Gov. Mike DeWine signed the $11.5 billion two-year transportation budget at the deadline on Monday. Though it passed the House and the Senate unanimously, there were some items that he had been urged to veto.
The transportation budget funds construction projects on interstates, state routes and the Ohio Turnpike. This one will ban counties and townships from operating traffic camera programs, and funds a $150 million study on building commercial truck parking lots on state-owned land. DeWine's office noted there were more than 460 truck crashes in Ohio from 2015 to 2019, blamed on driver exhaustion. Six people were killed in those accidents, and an additional five deaths happened because of trucks illegally parked on shoulders.
But the transportation budget doesn't include Ohio’s re-entry into the Midwest Interstate Passenger Rail Commission. That had been added in the House version but cut by the Senate.
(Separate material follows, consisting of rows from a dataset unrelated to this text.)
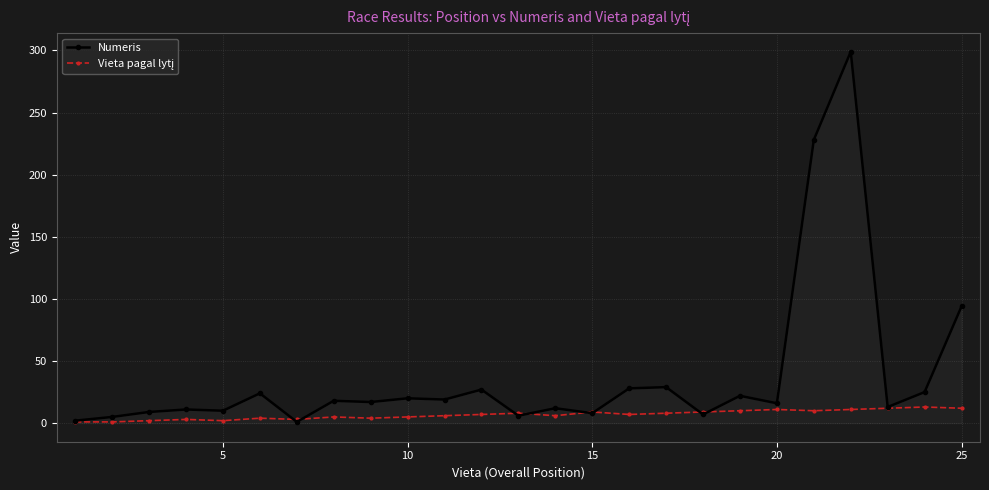

Which series has the largest range (max minus min)?

Numeris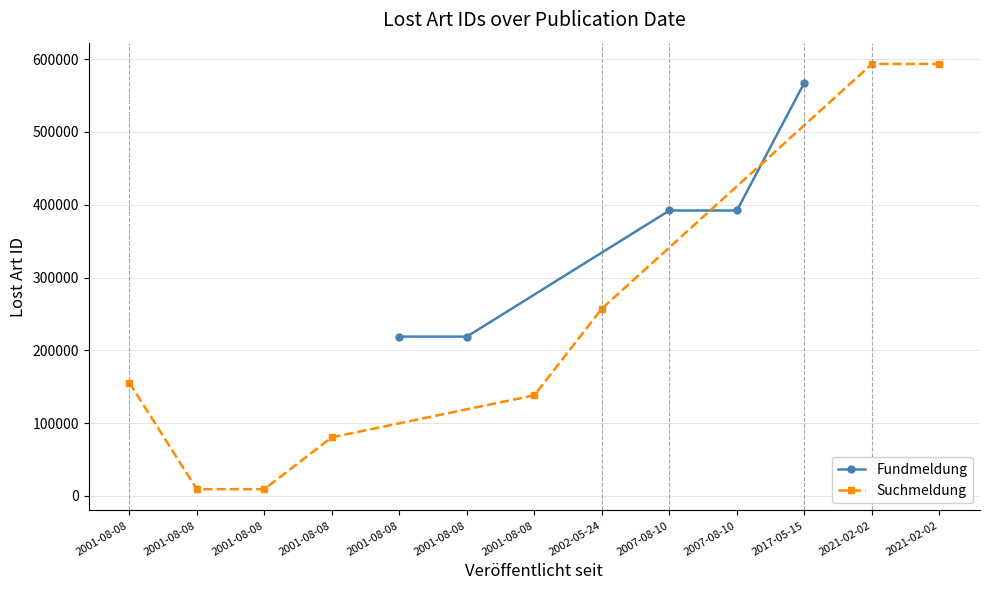

Read the value at 2007-08-10, to the nearest 10.

392070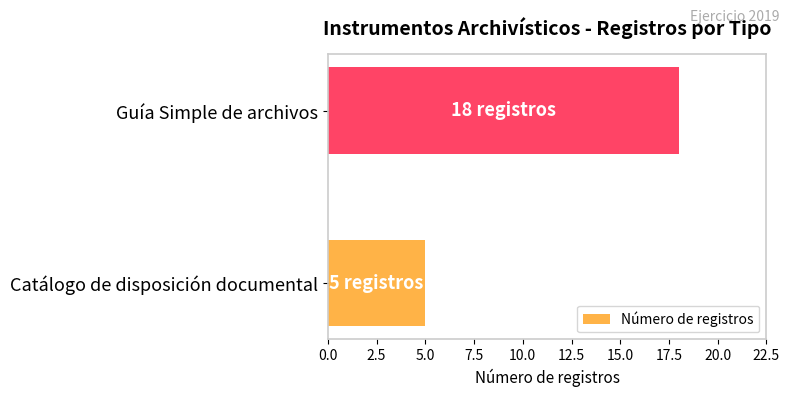

Does the chart contain any negative values?

No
DeWine issued no vetoes, leaving in a requirement that people registering to vote at the Bureau of Motor Vehicles must show proof of citizenship, though he has said he didn't want any more election-related laws because he has confidence in the ones that he's signed. He also kept a provision creating a new House leadership position with a salary just under $100,000. That's a pay hike this year for assistant speaker pro tem Phil Plummer (R-Dayton), though an analysis from the Legislative Service Commission notes the Ohio Constitution ban any change in a state lawmaker's compensation from taking effect during their term in office.
The transportation budget must be signed by March 31, but goes into effect on July 1.